(Stored items)
───

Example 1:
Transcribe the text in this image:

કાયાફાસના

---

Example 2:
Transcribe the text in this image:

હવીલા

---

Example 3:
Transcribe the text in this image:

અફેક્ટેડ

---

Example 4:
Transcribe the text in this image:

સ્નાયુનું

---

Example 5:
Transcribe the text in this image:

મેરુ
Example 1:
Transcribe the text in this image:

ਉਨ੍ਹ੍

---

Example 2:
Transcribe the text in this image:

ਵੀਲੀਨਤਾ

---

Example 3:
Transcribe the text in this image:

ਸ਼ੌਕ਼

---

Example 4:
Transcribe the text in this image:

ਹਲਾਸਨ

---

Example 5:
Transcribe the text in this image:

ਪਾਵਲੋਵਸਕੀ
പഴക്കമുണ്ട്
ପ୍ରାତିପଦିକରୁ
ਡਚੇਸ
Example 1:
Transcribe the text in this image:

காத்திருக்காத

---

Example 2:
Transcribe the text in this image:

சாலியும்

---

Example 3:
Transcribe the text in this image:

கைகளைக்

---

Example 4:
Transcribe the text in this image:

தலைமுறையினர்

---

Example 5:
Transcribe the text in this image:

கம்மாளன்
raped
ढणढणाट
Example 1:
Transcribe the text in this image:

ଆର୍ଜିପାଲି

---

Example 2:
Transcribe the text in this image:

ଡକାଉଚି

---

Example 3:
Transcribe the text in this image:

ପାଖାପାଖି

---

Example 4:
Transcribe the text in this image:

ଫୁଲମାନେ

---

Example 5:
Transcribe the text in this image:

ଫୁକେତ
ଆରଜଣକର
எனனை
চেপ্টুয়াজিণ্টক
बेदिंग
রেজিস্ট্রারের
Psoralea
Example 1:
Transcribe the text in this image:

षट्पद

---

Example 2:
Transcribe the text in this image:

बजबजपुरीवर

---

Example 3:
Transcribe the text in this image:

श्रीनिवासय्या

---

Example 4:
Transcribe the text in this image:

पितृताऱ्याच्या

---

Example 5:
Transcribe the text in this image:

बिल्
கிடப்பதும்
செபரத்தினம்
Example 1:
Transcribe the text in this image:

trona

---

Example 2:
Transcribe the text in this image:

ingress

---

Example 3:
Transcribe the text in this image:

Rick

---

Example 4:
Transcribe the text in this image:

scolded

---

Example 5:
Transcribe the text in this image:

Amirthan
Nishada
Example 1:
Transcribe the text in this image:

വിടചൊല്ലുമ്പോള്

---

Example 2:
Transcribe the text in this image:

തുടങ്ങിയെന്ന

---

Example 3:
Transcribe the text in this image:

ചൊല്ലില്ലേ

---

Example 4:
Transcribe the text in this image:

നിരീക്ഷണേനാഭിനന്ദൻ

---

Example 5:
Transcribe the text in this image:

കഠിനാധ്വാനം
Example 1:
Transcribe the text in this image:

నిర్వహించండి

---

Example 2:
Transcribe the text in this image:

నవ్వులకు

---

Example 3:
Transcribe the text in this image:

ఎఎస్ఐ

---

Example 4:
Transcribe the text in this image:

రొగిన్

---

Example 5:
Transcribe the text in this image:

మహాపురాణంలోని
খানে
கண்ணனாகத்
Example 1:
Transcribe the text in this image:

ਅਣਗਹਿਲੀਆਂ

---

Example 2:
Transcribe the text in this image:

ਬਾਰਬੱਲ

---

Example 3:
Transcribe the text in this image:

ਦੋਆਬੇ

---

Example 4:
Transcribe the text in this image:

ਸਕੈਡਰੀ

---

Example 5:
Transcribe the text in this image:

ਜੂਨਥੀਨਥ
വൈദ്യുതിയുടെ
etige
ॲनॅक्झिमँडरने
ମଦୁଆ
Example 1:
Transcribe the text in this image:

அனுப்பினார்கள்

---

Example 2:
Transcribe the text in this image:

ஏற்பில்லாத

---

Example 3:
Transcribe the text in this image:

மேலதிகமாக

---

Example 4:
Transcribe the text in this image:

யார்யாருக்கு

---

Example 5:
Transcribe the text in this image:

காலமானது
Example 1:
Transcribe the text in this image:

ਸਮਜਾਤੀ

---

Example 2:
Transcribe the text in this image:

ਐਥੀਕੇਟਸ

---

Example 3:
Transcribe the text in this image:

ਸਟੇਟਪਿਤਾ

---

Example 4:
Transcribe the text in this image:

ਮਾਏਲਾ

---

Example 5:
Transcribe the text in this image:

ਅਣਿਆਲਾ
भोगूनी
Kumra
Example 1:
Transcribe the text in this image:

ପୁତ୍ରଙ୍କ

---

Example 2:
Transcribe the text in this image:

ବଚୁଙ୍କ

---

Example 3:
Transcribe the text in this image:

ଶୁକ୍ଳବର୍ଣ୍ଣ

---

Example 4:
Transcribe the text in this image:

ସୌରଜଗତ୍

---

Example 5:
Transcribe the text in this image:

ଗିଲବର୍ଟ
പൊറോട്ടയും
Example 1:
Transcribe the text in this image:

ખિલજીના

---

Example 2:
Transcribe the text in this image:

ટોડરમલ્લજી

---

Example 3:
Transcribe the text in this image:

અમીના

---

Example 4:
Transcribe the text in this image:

───

→ **Task item**
The records above should be transcribed in full, with no differences.

→ **Response to the exercise**
Example 1:
Transcribe the text in this image:

કાયાફાસના

---

Example 2:
Transcribe the text in this image:

હવીલા

---

Example 3:
Transcribe the text in this image:

અફેક્ટેડ

---

Example 4:
Transcribe the text in this image:

સ્નાયુનું

---

Example 5:
Transcribe the text in this image:

મેરુ
Example 1:
Transcribe the text in this image:

ਉਨ੍ਹ੍

---

Example 2:
Transcribe the text in this image:

ਵੀਲੀਨਤਾ

---

Example 3:
Transcribe the text in this image:

ਸ਼ੌਕ਼

---

Example 4:
Transcribe the text in this image:

ਹਲਾਸਨ

---

Example 5:
Transcribe the text in this image:

ਪਾਵਲੋਵਸਕੀ
പഴക്കമുണ്ട്
ପ୍ରାତିପଦିକରୁ
ਡਚੇਸ
Example 1:
Transcribe the text in this image:

காத்திருக்காத

---

Example 2:
Transcribe the text in this image:

சாலியும்

---

Example 3:
Transcribe the text in this image:

கைகளைக்

---

Example 4:
Transcribe the text in this image:

தலைமுறையினர்

---

Example 5:
Transcribe the text in this image:

கம்மாளன்
raped
ढणढणाट
Example 1:
Transcribe the text in this image:

ଆର୍ଜିପାଲି

---

Example 2:
Transcribe the text in this image:

ଡକାଉଚି

---

Example 3:
Transcribe the text in this image:

ପାଖାପାଖି

---

Example 4:
Transcribe the text in this image:

ଫୁଲମାନେ

---

Example 5:
Transcribe the text in this image:

ଫୁକେତ
ଆରଜଣକର
எனனை
চেপ্টুয়াজিণ্টক
बेदिंग
রেজিস্ট্রারের
Psoralea
Example 1:
Transcribe the text in this image:

षट्पद

---

Example 2:
Transcribe the text in this image:

बजबजपुरीवर

---

Example 3:
Transcribe the text in this image:

श्रीनिवासय्या

---

Example 4:
Transcribe the text in this image:

पितृताऱ्याच्या

---

Example 5:
Transcribe the text in this image:

बिल्
கிடப்பதும்
செபரத்தினம்
Example 1:
Transcribe the text in this image:

trona

---

Example 2:
Transcribe the text in this image:

ingress

---

Example 3:
Transcribe the text in this image:

Rick

---

Example 4:
Transcribe the text in this image:

scolded

---

Example 5:
Transcribe the text in this image:

Amirthan
Nishada
Example 1:
Transcribe the text in this image:

വിടചൊല്ലുമ്പോള്

---

Example 2:
Transcribe the text in this image:

തുടങ്ങിയെന്ന

---

Example 3:
Transcribe the text in this image:

ചൊല്ലില്ലേ

---

Example 4:
Transcribe the text in this image:

നിരീക്ഷണേനാഭിനന്ദൻ

---

Example 5:
Transcribe the text in this image:

കഠിനാധ്വാനം
Example 1:
Transcribe the text in this image:

నిర్వహించండి

---

Example 2:
Transcribe the text in this image:

నవ్వులకు

---

Example 3:
Transcribe the text in this image:

ఎఎస్ఐ

---

Example 4:
Transcribe the text in this image:

రొగిన్

---

Example 5:
Transcribe the text in this image:

మహాపురాణంలోని
খানে
கண்ணனாகத்
Example 1:
Transcribe the text in this image:

ਅਣਗਹਿਲੀਆਂ

---

Example 2:
Transcribe the text in this image:

ਬਾਰਬੱਲ

---

Example 3:
Transcribe the text in this image:

ਦੋਆਬੇ

---

Example 4:
Transcribe the text in this image:

ਸਕੈਡਰੀ

---

Example 5:
Transcribe the text in this image:

ਜੂਨਥੀਨਥ
വൈദ്യുതിയുടെ
etige
ॲनॅक्झिमँडरने
ମଦୁଆ
Example 1:
Transcribe the text in this image:

அனுப்பினார்கள்

---

Example 2:
Transcribe the text in this image:

ஏற்பில்லாத

---

Example 3:
Transcribe the text in this image:

மேலதிகமாக

---

Example 4:
Transcribe the text in this image:

யார்யாருக்கு

---

Example 5:
Transcribe the text in this image:

காலமானது
Example 1:
Transcribe the text in this image:

ਸਮਜਾਤੀ

---

Example 2:
Transcribe the text in this image:

ਐਥੀਕੇਟਸ

---

Example 3:
Transcribe the text in this image:

ਸਟੇਟਪਿਤਾ

---

Example 4:
Transcribe the text in this image:

ਮਾਏਲਾ

---

Example 5:
Transcribe the text in this image:

ਅਣਿਆਲਾ
भोगूनी
Kumra
Example 1:
Transcribe the text in this image:

ପୁତ୍ରଙ୍କ

---

Example 2:
Transcribe the text in this image:

ବଚୁଙ୍କ

---

Example 3:
Transcribe the text in this image:

ଶୁକ୍ଳବର୍ଣ୍ଣ

---

Example 4:
Transcribe the text in this image:

ସୌରଜଗତ୍

---

Example 5:
Transcribe the text in this image:

ଗିଲବର୍ଟ
പൊറോട്ടയും
Example 1:
Transcribe the text in this image:

ખિલજીના

---

Example 2:
Transcribe the text in this image:

ટોડરમલ્લજી

---

Example 3:
Transcribe the text in this image:

અમીના

---

Example 4:
Transcribe the text in this image:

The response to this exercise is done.